Decisions affecting all Georgians have been made in these buildings built for citizens rather than for bureaucrats and for communities rather than for jurisdictions. The courthouses’ dignity and distinctive features engender a local pride and affection that modern econobox structures can never match. In those places where old courthouses have been lost to fire or demolition, people remember them with fondness for decades afterwards.
In most county seats, the courthouse remains a major traditional landmark, often the most recognized landmark in the county. Usually standing on the highest point in town, and frequently surrounded by the principal local businesses and institutions, they designate the heart of a community.
The courthouse is also a symbol of a county. Courthouse towers frequently appear in the logotypes of county governments and county historical societies because they instantly communicate the concept of county. Because they have architectural character, they add distinction to the county’s image and enhance community pride. The old county courthouse is one building in the community that is not likely to be confused with others. The courthouse can be an important anchor in a downtown business district, generating foot traffic in much the same way as a department store in a retail mall.
No one really knows what served as Dade County's courthouse after the county's creation on Christmas Day of 1837. Usually, when the General Assembly created a new county, it provided for an inferior court or a special commission with power to select a site and contract for building a county courthouse. However, the legislation creating Dade County made no provision for a courthouse.
In the early days of most counties, officials and judges met in private homes or utilized Masonic lodges or other buildings for county business.

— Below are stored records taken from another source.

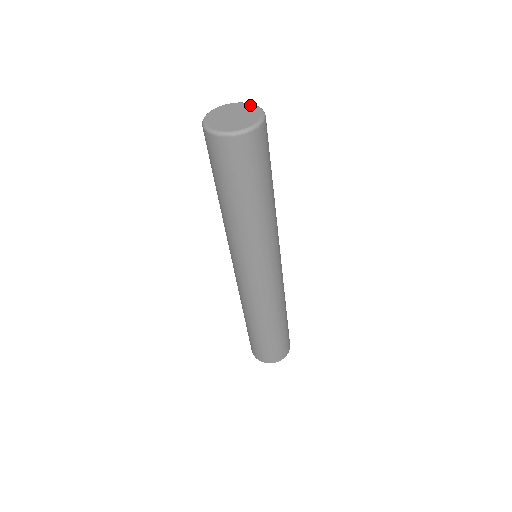
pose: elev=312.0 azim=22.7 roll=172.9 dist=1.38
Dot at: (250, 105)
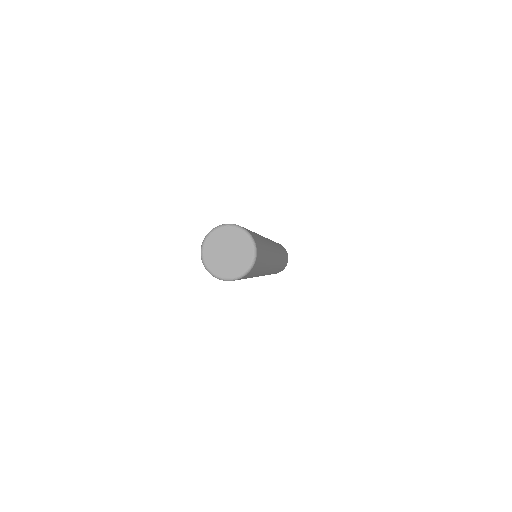
Dot at: (243, 235)
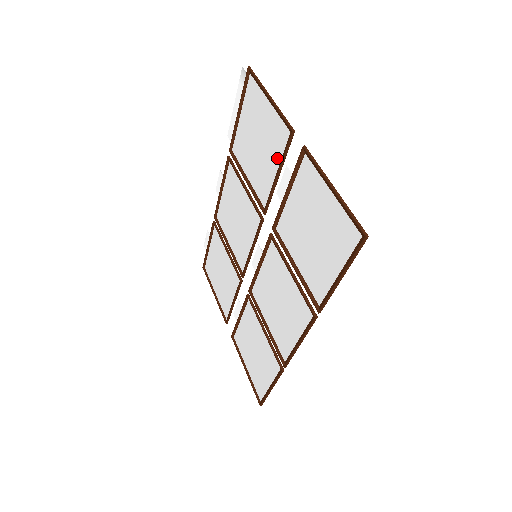
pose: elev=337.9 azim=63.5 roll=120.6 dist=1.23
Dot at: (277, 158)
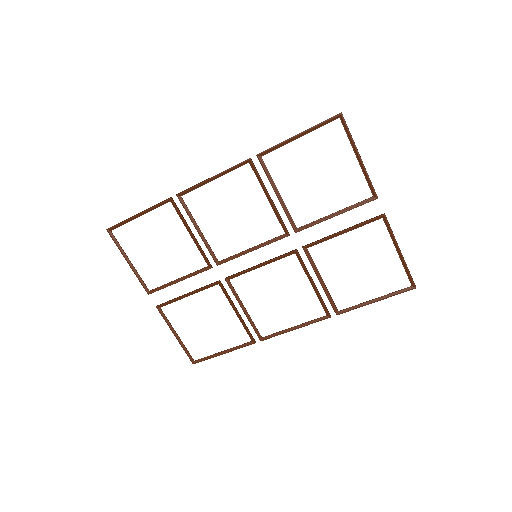
Dot at: (342, 203)
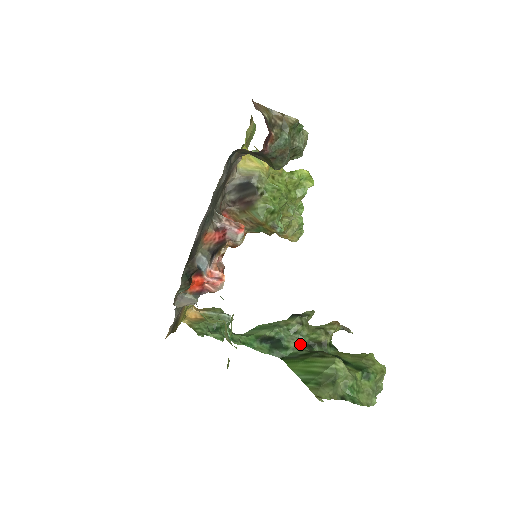
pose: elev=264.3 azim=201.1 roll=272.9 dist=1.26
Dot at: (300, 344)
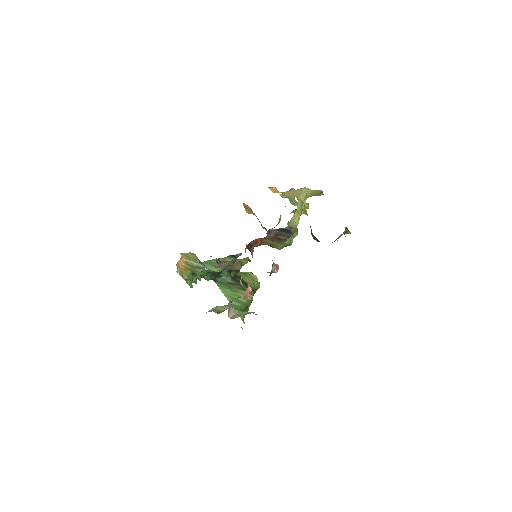
Dot at: (227, 272)
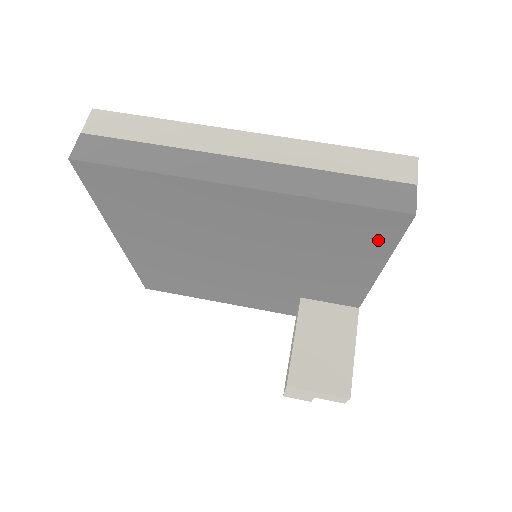
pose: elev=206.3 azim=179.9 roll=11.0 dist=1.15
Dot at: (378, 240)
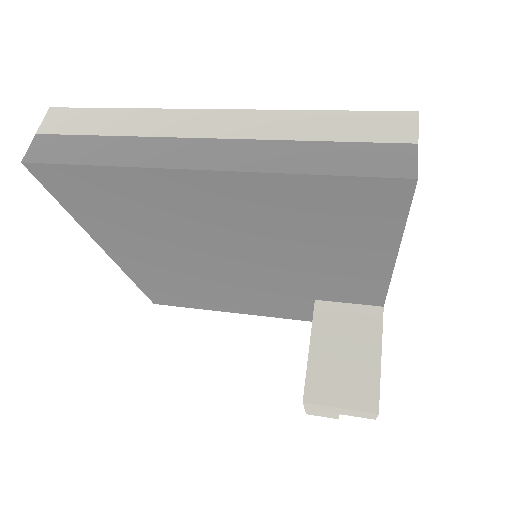
Dot at: (381, 219)
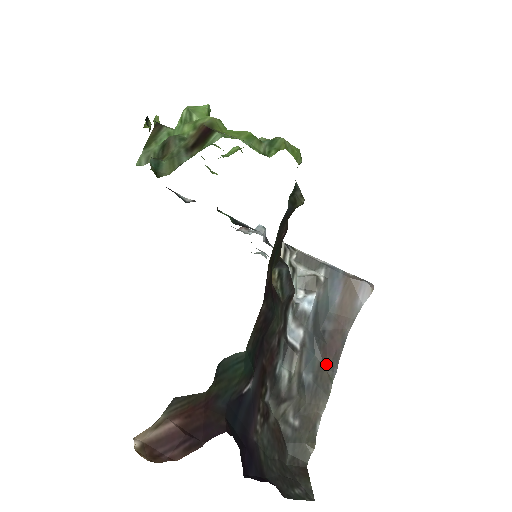
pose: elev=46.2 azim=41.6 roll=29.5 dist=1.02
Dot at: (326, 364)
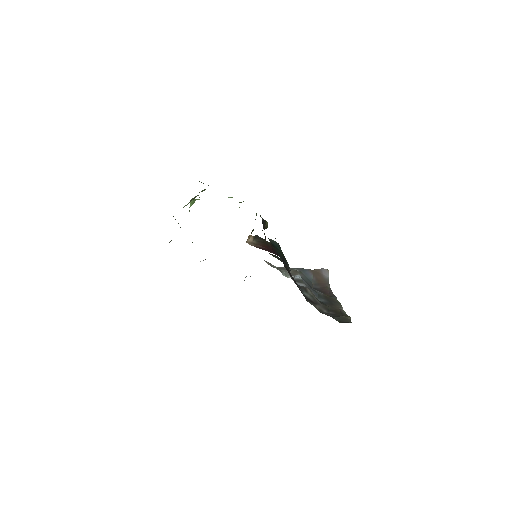
Dot at: (328, 296)
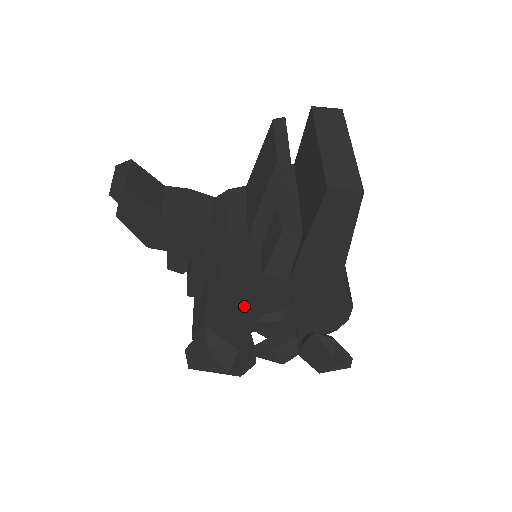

Although one source says that Dade County's first courthouse was built in Trenton in 1849, it is likely that the first courthouse was constructed earlier.
Though no one knows when it was actually built, that first courthouse burned in April 1853, and the legislature appropriated $1,200 to help the county build a new courthouse (Ga. Laws 1853-54, p. 156). At some point thereafter, a new courthouse was built -- but it was burned by Union troops in November 1863 in connection with the Chattanooga campaign.
It is not clear what Dade County used for the next six years, but a new courthouse was constructed in 1869. While a plaque at the present courthouse indicates that the 1869 courthouse burned in 1895, local newspaper articles document that the 1869 courthouse was used until torn down in 1925 to make way for a new courthouse.
Dade County's fourth and present courthouse was built in 1926. More recently, the Dade County Justice Building, a block west of the old courthouse, was completed in 1989. The largest county government facility is the Dade County Administrative Building adjacent to the justice building, constructed in 2000-2001. Today, the superior court, district attorney, and state probation offices remain in the old Dade County courthouse, with other judicial and law enforcement offices in the Justice Building.